Sunstein will head the Office of Information and Regulatory Affairs, a little-known body that oversees new agency regulations that largely fell by the way-side as the Bush administration advanced a deregulatory agenda.
During the presidential contest, Obama campaigned on the promise to reform a regulatory system that he claimed was partly to blame for the current economic crisis.
As regulatory czar, Sunstein will be charged with overseeing the federal government’s regulatory standards in areas like the environment, consumer safety, and health. In addition, Sunstein may also review new regulations to reform the financial services industry.
From 2001 to 2006, the position was held by Harvard professor John D. Graham, the founder of the Harvard Center for Risk Analysis, who drew fire from environmental and public-safety organizations for his support of deregulation.
“It’s extremely important to have an office that can rationalize the regulatory process,” said Law School professor Laurence H. Tribe ’62, a friend of both Obama and Sunstein. “Just an orgy of regulation for regulation’s sake is not what we need right now.”

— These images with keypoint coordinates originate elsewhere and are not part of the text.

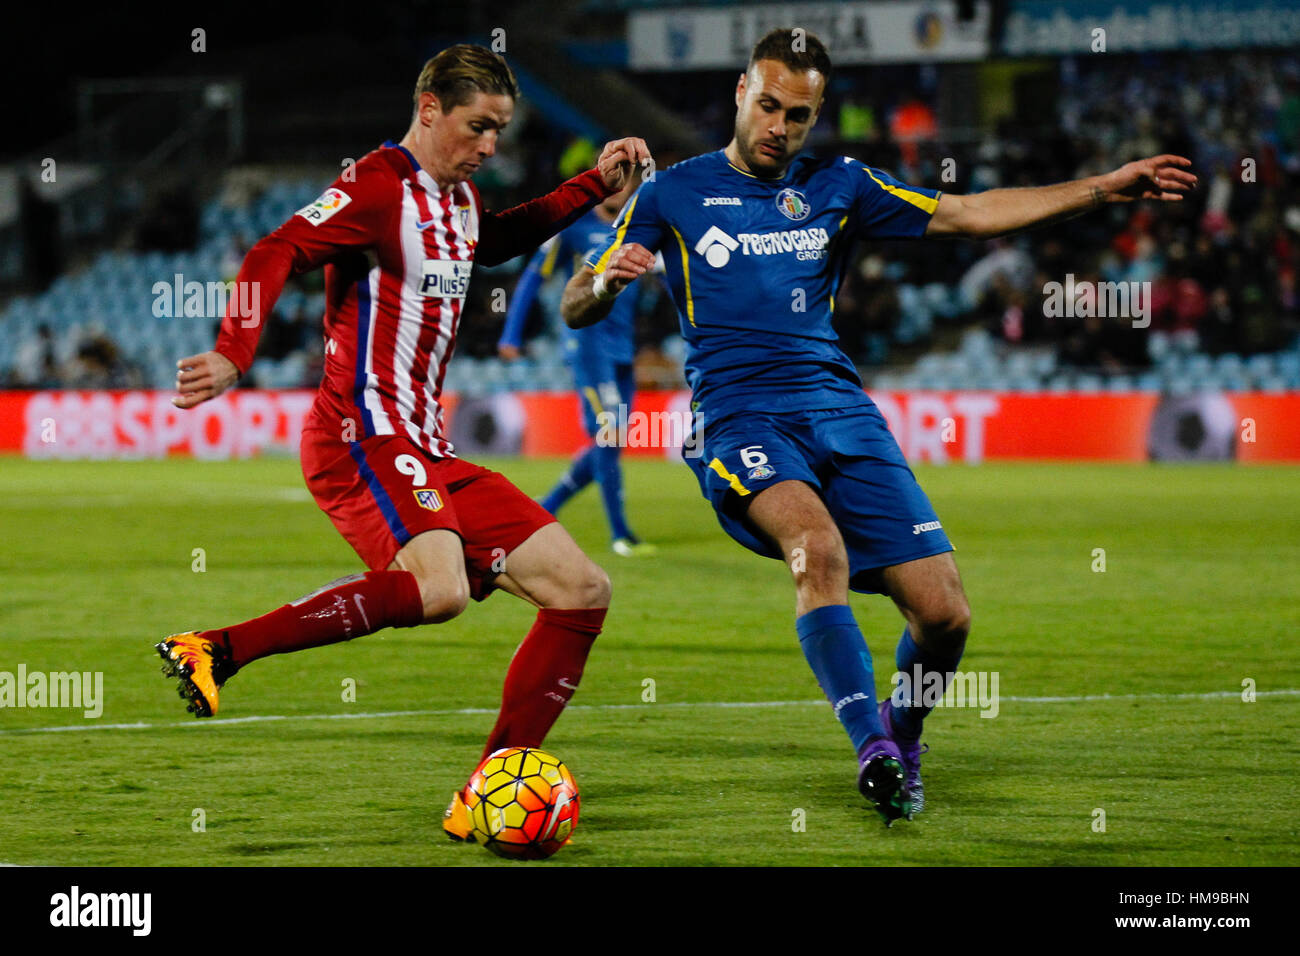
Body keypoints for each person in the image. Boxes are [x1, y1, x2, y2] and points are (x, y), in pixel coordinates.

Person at [562, 28, 1195, 823]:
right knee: (816, 550)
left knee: (945, 614)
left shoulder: (842, 184)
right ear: (739, 93)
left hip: (841, 413)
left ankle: (904, 729)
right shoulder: (672, 193)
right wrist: (605, 285)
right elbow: (574, 304)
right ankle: (873, 748)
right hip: (739, 417)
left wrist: (1104, 186)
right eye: (768, 107)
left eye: (799, 115)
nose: (779, 129)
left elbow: (968, 214)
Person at [157, 44, 650, 841]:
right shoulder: (375, 186)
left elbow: (492, 240)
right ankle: (219, 648)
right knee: (441, 589)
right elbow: (274, 249)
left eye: (499, 131)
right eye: (477, 127)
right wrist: (233, 351)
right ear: (429, 110)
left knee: (582, 589)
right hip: (361, 433)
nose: (490, 146)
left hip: (425, 444)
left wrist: (596, 185)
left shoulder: (455, 200)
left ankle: (485, 791)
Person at [498, 177, 658, 556]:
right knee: (610, 435)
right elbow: (533, 278)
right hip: (587, 343)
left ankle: (544, 508)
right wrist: (511, 334)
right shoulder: (573, 228)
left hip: (622, 348)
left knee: (611, 441)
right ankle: (621, 534)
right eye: (613, 183)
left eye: (627, 183)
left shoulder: (638, 230)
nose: (620, 190)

Sunstein, an academic “superstar” and the most-cited American legal scholar, brings a keen intellect and a deep understanding of the behavioral sciences that will allow him to tailor regulation to human behavior, said Tribe, who employed Obama as a research assistant during his time at law school.

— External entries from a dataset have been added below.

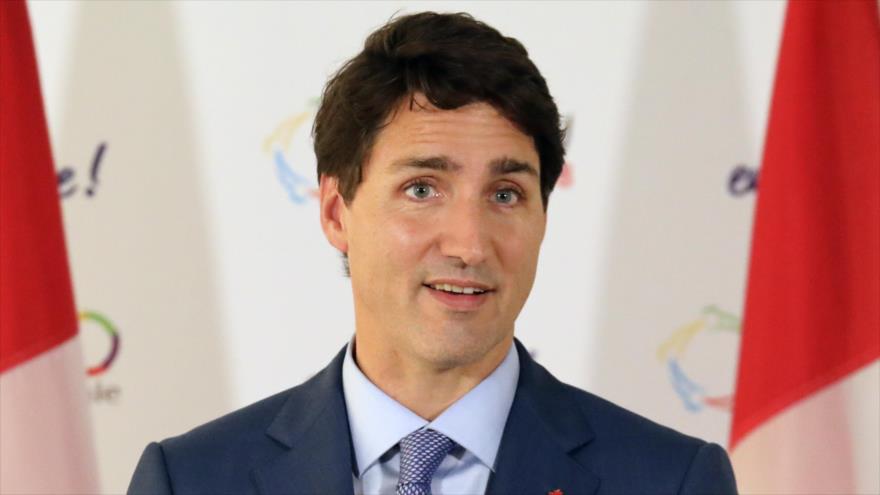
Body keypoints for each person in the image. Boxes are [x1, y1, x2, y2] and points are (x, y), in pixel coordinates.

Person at [129, 11, 737, 495]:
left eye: (505, 193)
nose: (470, 244)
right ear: (337, 213)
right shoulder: (192, 480)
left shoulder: (671, 480)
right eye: (422, 189)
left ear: (543, 218)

Obama and Sunstein first met on the faculty at the University of Chicago Law School and have forged a close friendship since then. Sunstein, who left Chicago for Harvard last year, advised Obama on legal matters throughout his campaign. In fact, Sunstein met his current wife, Harvard Kennedy School professor Samantha Power, while both were advising the Obama campaign.
Last year, Sunstein co-authored the book “Nudge: Improving Decisions About Health, Wealth, and Happiness” that proposed “choice-architecture,” or the structuring of situations so that individuals make better choices.

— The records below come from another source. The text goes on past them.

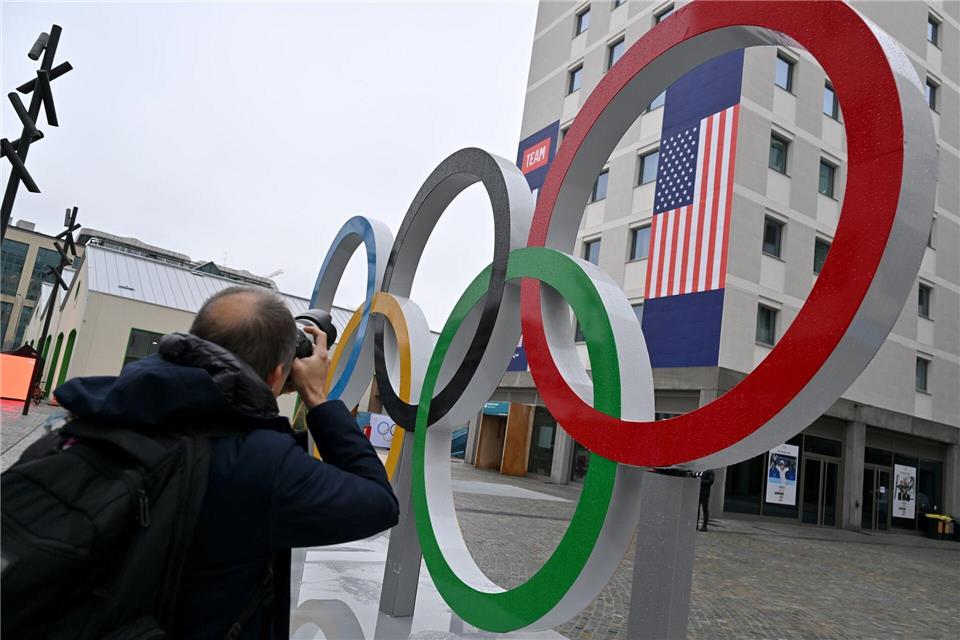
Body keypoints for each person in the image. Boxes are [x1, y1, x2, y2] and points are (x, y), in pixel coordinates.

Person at [53, 286, 399, 639]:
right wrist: (319, 400)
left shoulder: (94, 411)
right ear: (279, 374)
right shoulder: (262, 464)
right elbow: (379, 504)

Sunstein is expected to bring this behavioral perspective to his new role crafting regulation, Tribe said.
In a brief phone interview, Sunstein, a Boston native, declined to confirm whether he would be appointed head of the regulatory body and would not comment beyond saying, “Wherever I go, I am and shall always be a Boston Red Sox fan.”
Obama, a Law School graduate, has poached top talent from Harvard in recent weeks; Sunstein is the fifth Harvard academic to depart for Washington.
Law School Dean Elena Kagan is in line to become Obama’s solicitor general, the third-ranking official in the Justice Department; former University President Lawrence H. Summers will lead his National Economic Council; Harvard Kennedy School professor John P. Holdren, an expert on climate change, will lead the administration’s science policy; and geneticist Eric S. Lander, the head of the Harvard-MIT Broad Institute, will chair Obama’s science and technology advisory council.